The Community Supported Agriculture (CSA) method has been around (damn near) as long as farming. Maybe it wasn't called a CSA at the time, but it did exist; Someone paid for their beef at the start of the year, allowing the farmer to raise that animal. Someone purchased their winter carrots in July, allowing the farmer to keep food on his table while finishing the harvest. It wasn't always about weekly 'shares' or harvest boxes.


In reality, the “CSA” had more to do with the support of your local producer. Ages ago, if the local farm didn't survive, neither did the community around it. It was as simple as that. Today things aren't as cut and dry. We have lost that relationship with our food. Food doesn't typically come from our neighbor, but from a Superstore or other large chain. Food has become a matter of convenience, rather than community.


We've offered a CSA for the last two seasons, and will again Summer 2022. It gives us a good head start at the beginning of the year, and ensures our harvests end up in great homes. That being said, it doesn't come without its stressors.

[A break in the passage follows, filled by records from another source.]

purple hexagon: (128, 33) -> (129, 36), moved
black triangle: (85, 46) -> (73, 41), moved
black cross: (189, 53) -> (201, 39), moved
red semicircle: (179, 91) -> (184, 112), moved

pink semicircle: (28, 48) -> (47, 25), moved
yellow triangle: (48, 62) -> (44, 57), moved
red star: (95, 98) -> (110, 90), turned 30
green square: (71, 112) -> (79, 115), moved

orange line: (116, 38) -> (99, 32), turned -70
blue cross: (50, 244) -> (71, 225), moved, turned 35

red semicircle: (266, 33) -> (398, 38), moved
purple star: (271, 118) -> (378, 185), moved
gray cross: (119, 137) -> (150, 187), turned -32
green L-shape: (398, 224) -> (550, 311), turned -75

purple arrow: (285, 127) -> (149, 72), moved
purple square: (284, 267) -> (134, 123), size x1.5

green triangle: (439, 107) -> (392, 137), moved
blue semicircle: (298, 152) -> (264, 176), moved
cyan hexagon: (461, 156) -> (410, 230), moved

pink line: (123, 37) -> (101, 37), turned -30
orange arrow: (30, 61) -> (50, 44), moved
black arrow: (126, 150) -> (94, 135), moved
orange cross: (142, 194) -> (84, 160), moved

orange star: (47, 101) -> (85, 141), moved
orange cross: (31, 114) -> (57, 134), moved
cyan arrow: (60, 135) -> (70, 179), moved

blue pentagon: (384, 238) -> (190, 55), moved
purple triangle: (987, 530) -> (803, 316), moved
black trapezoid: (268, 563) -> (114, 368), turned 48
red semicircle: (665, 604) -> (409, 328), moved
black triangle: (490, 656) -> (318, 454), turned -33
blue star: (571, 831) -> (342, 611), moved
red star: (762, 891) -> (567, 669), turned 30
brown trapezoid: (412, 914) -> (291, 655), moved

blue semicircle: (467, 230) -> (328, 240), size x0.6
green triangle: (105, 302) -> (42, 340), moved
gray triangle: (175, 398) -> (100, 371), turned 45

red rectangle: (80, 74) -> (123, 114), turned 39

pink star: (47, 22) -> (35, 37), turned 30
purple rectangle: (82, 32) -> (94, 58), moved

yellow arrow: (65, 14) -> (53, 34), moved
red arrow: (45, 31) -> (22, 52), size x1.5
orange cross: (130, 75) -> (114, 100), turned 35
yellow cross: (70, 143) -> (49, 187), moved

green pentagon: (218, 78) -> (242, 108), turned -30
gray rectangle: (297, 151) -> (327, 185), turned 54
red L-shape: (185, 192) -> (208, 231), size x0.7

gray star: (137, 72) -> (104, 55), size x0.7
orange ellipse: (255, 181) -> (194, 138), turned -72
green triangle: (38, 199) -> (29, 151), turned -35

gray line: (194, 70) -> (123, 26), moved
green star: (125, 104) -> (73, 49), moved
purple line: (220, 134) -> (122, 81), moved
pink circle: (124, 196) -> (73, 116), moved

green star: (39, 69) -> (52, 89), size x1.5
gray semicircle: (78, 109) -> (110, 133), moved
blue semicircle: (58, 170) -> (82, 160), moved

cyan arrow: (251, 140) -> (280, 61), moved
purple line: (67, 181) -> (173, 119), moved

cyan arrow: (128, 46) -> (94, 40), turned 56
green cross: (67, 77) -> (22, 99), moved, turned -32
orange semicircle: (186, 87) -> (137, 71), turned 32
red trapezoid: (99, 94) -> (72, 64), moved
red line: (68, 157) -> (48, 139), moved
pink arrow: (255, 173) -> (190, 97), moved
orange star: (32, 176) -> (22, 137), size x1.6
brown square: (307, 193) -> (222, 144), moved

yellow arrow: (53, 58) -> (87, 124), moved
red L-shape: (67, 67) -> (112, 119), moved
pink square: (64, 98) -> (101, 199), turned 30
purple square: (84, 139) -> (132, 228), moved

We take our operation quite seriously, and we are typically quite successful with our crops. That being said; having them sold in advance does add a large "What fucking if ?" to the equation. It's nerve wracking to have a customer’s hard earned cash, with the expectation of a return in equal amounts of produce. That's where I believe the line has been blurred, perhaps beyond repair.




Most people have been using the large chain store for so long they have forgotten what value is. Yes, you got a pound of spinach for 6$. Yes, you perhaps get more than you would from us for a similar price.

What did you actually buy?

Preserved, chemical laced, nutrient deficient spinach.


I've read multiple studies and listened to several farmers speak to the knowledge that mass produced, chemical-laden, continent traveling produce can have 1/3rd the nutrients of its locally, organically grown counterpart. Rushed production, petrochemical fertilizers, pesticides and preservatives all lead to a nutrient-deficient final product.





To recap, you paid 6$ for 1/3rd of the nutrients you would have purchased from The Burly Farmer. This means local ,organic produce is actually 3 times the value of what is on the shelf at (most) big box stores. Never would I charge 18$/lb of spinach, but 11$ is completely reasonable. I know what we grow.


So therein itself is a large struggle of operating a CSA model. You will always have someone who doesn't entirely understand what they signed up for. They will probably have something lovely to say about how much of a ripoff you are compared to the almighty Walmart. And to that I often say : Fuck Walmart. I'm not here to beat prices, I'm here to provide nutrient dense, local produce that I know you can serve with confidence.


For me, this is about rekindling our relationship with food, getting a little closer to the ground and maybe regaining something we lost.